WORK TASK ->
Reproduce word for word the passage of the Lagrange multiplier thread starting at "Maybe it is" and ending at "perpendicular to $\nabla f$.".

Maybe it is already answered here but there are way too many suggestions popping up including lagrange..
My question is rather basic: Why does introducing a lagrange multiplicater transform the initial solution of the optimization task into a local optima of the lagrange function? Or better described: Why is the solution given by the corresponding optima?
$\nabla f$ is the direction of greatest local increase in the function $f$. Moving perpendicular to $\nabla f$ causes no local change in the function. Thus, a local optimum on the constraint surface must occur when every direction you can move on the surface is perpendicular to $\nabla f$.
If the equation of the constraint surface is given in the form $g(\mathbf{x}) = c$, then $\nabla g$ is everywhere perpendicular to the constraint surface. We see this because, as you move along the constraint surface, $g$ doesn't change, so every direction you can move on the surface must always be in a direction of no local change in $g$ (i.e., perpendicular to $\nabla g$).
So, since $\nabla g$ is perpendicular to the constraint surface everywhere and $\nabla f$ is perpendicular to the constraint surface at local optima, local optima must occur at places where $\nabla g$ is parallel to $\nabla f$. This means there is some real constant $\lambda$ such that $\nabla f = \lambda \nabla g$ at each local optimum, or equivalently, that $$ \nabla (f - \lambda g) = 0. $$
For multiple constraints of the form $g_i(\mathbf{x}) = c_i$, the constraint surface is perpendicular to each gradient $\nabla g_i$ at all of its points, and $\nabla f$ is perpendicular to the constraint surface whenever it is some linear combination of the $\nabla g_i$. Thus, in the multiple constraint case, we have $$ \nabla \left(f - \sum_i \lambda_i g_i\right) = 0. $$

DATA BLOCK ->

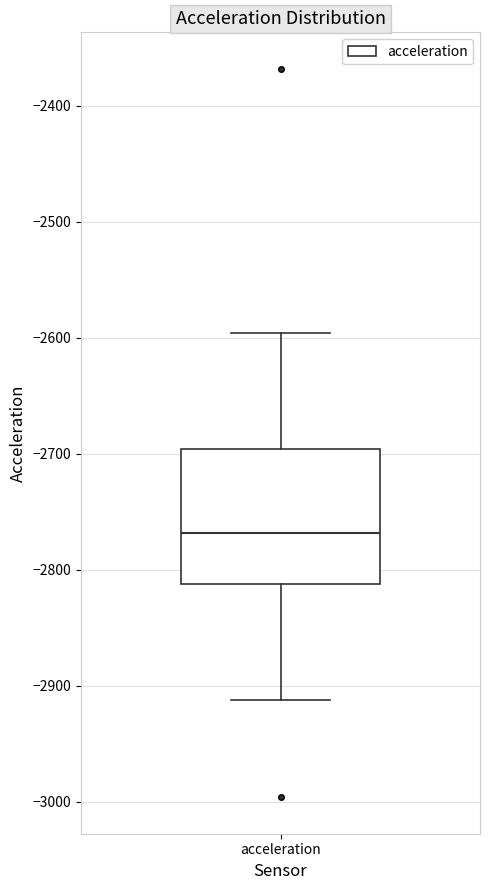

Read this box plot against the y-axis: the position of the median line, the range covered by the box, and the ends of both whiskers. The values are not printed on the chart, so give them approximately, as read against the axis.

median -2770, box -2810 to -2700, whiskers -2910 to -2600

RESULT OF THIS TASK ->
Maybe it is already answered here but there are way too many suggestions popping up including lagrange..
My question is rather basic: Why does introducing a lagrange multiplicater transform the initial solution of the optimization task into a local optima of the lagrange function? Or better described: Why is the solution given by the corresponding optima?
$\nabla f$ is the direction of greatest local increase in the function $f$. Moving perpendicular to $\nabla f$ causes no local change in the function. Thus, a local optimum on the constraint surface must occur when every direction you can move on the surface is perpendicular to $\nabla f$.